Paul V. Axton spent 30 years in higher education teaching theology, philosophy, and Bible. Paul’s Ph.D. work and book bring together biblical and psychoanalytic understandings of peace and the blog, podcast, and PBI are shaped by this emphasis.

2 thoughts on “The Necessity of a Liberation Theology: Slavery is Sin”

  1. Paul,

    The logical next step is we are slaves to the True Master, God the Father through Jesus Christ. That includes the phrase “slaves to righteousness” Romans 6:15-23 states this clearly, “What then? Shall we sin because we are not under the law but under grace? By no means! Don’t you know that when you offer yourselves to someone as obedient slaves, you are slaves of the one you obey—whether you are slaves to sin, which leads to death, or to obedience, which leads to righteousness? But thanks be to God that, though you used to be slaves to sin, you have come to obey from your heart the pattern of teaching that has now claimed your allegiance. You have been set free from sin and have become slaves to righteousness.

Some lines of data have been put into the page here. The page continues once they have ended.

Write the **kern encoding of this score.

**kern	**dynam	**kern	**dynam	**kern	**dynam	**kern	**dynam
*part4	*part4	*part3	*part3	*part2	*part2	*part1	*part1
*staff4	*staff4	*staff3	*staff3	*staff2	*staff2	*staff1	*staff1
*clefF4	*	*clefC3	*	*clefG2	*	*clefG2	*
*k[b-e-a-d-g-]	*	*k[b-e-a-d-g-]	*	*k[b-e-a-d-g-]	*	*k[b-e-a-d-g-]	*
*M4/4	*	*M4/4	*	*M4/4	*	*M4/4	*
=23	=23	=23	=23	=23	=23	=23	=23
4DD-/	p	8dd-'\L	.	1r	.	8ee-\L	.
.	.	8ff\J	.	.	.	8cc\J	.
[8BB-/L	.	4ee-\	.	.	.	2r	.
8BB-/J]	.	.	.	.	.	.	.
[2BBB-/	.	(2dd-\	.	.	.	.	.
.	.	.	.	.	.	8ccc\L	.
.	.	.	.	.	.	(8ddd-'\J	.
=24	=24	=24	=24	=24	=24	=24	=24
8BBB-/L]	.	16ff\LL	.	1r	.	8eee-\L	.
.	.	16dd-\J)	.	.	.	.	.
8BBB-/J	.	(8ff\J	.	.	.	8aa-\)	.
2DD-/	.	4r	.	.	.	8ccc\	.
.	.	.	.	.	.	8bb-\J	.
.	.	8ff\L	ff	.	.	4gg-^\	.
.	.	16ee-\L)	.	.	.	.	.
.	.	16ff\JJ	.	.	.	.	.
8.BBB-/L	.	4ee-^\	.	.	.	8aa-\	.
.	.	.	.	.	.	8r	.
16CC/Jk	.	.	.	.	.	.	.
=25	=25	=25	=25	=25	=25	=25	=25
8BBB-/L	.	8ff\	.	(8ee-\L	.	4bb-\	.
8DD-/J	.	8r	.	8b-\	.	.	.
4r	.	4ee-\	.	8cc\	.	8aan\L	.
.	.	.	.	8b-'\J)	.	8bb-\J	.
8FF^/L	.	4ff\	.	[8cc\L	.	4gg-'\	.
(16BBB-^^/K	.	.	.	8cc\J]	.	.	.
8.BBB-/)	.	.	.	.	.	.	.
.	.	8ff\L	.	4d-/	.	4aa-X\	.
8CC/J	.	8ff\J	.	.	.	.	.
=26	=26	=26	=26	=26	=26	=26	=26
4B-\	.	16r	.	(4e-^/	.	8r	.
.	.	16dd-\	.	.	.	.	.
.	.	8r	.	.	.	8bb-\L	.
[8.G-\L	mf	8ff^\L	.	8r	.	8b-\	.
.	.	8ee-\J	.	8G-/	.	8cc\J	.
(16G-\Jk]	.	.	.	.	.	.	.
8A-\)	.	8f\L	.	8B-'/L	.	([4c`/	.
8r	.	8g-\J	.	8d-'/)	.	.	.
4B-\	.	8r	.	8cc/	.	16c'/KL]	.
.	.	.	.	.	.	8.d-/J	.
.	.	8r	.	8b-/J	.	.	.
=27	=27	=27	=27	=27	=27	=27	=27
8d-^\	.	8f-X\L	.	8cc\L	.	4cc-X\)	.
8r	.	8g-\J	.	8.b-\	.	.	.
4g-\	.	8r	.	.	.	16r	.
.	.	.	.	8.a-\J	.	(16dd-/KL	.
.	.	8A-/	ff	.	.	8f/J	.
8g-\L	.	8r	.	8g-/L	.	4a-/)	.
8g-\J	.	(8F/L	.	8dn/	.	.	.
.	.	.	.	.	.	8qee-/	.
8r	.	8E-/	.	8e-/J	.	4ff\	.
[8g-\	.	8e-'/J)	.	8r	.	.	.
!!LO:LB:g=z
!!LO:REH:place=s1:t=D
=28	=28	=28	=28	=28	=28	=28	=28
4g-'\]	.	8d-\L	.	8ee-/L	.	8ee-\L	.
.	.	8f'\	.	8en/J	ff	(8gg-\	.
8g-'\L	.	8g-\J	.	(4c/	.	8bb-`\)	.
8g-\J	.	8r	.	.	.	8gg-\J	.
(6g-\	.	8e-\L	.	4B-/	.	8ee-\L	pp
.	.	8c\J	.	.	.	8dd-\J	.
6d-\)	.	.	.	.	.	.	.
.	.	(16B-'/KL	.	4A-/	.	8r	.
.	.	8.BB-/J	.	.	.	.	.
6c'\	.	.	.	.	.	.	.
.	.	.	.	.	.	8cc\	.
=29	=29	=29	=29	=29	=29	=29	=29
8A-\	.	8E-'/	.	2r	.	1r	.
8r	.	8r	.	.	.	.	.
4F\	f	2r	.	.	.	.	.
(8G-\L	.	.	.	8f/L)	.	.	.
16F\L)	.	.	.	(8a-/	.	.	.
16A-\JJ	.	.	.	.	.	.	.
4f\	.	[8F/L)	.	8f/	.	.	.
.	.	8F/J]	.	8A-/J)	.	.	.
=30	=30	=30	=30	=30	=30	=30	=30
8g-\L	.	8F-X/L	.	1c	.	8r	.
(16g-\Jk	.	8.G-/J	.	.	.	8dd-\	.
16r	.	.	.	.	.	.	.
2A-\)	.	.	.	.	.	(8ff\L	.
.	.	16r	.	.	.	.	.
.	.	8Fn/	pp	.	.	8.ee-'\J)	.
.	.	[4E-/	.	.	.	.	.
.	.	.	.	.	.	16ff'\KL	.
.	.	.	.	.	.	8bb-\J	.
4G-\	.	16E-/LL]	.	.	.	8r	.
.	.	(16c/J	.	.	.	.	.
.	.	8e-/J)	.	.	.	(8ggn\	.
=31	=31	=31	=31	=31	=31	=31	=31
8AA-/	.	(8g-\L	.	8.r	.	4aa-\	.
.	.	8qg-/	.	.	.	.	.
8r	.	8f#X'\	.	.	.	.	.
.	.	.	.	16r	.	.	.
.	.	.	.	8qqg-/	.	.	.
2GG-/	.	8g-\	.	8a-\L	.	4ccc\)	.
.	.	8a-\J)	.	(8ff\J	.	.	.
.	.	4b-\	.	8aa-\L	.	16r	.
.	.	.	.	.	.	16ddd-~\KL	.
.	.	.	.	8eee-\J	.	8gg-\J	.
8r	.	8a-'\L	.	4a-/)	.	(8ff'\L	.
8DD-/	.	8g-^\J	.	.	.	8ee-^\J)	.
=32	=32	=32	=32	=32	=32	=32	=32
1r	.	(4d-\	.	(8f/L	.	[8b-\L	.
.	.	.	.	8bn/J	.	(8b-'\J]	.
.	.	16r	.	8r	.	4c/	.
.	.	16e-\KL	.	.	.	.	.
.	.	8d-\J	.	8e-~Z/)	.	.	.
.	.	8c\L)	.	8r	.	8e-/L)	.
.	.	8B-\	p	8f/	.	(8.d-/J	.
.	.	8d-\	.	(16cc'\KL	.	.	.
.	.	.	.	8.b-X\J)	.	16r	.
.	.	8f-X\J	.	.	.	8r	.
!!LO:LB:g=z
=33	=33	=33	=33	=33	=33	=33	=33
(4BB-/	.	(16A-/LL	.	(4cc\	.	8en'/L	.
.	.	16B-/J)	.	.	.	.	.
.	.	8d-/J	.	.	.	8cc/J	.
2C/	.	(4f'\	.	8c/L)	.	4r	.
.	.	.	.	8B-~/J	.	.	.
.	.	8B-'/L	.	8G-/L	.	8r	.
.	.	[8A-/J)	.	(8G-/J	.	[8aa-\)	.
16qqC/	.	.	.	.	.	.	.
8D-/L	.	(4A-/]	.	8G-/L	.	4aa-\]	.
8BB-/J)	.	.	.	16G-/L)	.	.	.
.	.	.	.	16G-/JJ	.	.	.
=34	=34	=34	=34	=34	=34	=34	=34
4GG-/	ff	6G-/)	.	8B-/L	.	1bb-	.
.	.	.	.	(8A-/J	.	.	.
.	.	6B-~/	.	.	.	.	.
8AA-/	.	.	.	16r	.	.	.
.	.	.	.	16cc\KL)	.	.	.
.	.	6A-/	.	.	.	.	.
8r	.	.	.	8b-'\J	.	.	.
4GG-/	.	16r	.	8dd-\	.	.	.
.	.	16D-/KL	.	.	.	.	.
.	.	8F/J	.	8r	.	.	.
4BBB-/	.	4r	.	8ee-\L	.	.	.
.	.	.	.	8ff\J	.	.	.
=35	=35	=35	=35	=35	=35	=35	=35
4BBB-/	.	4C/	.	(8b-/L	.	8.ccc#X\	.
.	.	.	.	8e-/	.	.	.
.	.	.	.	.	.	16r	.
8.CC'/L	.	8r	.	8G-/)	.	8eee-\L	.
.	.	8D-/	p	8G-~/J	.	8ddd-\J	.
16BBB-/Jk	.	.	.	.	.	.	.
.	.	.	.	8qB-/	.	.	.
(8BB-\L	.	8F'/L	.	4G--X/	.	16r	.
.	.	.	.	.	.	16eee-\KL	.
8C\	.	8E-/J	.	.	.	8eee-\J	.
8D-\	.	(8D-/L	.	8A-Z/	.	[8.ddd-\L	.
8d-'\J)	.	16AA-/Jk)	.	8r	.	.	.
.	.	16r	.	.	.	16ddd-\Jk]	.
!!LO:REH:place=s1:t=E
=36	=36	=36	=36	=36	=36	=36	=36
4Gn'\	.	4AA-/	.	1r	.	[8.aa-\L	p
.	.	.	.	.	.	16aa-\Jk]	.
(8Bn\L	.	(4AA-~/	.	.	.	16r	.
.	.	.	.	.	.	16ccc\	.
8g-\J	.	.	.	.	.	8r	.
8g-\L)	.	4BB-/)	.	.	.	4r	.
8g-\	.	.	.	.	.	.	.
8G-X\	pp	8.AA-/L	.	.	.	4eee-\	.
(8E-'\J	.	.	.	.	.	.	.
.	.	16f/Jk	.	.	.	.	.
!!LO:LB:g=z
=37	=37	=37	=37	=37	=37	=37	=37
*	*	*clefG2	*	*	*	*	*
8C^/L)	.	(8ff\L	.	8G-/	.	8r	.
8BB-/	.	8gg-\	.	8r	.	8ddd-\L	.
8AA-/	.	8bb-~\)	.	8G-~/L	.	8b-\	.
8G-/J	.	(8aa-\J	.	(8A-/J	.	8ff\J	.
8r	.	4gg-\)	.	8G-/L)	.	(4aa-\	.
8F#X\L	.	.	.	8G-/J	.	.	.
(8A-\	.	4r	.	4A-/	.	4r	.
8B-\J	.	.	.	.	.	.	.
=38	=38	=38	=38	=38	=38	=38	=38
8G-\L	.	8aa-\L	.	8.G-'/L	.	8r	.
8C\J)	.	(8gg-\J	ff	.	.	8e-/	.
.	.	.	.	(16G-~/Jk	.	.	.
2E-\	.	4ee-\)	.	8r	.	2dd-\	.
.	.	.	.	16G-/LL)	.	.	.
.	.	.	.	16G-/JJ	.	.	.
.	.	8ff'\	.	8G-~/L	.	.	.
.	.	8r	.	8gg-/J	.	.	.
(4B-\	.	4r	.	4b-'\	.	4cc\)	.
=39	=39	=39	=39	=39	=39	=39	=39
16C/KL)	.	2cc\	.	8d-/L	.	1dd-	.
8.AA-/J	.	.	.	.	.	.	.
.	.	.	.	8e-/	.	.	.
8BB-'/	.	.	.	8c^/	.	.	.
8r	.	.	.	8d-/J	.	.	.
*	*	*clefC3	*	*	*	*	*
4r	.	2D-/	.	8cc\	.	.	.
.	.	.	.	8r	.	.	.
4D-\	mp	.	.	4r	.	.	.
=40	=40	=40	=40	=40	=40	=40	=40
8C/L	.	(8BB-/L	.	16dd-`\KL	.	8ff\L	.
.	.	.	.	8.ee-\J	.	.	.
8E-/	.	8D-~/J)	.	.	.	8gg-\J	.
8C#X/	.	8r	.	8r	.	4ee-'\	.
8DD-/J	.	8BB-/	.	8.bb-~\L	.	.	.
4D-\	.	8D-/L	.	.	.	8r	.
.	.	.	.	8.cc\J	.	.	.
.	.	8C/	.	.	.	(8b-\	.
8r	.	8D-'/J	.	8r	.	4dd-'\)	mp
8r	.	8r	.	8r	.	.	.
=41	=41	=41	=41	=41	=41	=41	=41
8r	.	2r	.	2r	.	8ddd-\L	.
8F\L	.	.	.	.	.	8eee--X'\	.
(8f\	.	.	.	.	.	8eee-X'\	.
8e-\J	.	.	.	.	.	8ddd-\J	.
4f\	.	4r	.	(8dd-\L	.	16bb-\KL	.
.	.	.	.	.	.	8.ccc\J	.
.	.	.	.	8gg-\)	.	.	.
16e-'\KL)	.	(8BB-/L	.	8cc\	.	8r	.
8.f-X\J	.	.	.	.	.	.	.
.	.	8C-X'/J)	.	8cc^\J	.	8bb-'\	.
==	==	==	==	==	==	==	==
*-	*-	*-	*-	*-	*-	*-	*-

    I am using an example from everyday life because of your human limitations. Just as you used to offer yourselves as slaves to impurity and to ever-increasing wickedness, so now offer yourselves as slaves to righteousness leading to holiness. When you were slaves to sin, you were free from the control of righteousness. What benefit did you reap at that time from the things you are now ashamed of? Those things result in death! But now that you have been set free from sin and have become slaves of God, the benefit you reap leads to holiness, and the result is eternal life. For the wages of sin is death, but the gift of God is eternal life in Christ Jesus our Lord.”

    Thanks for helping me and others think more clearly on these important concepts and practices.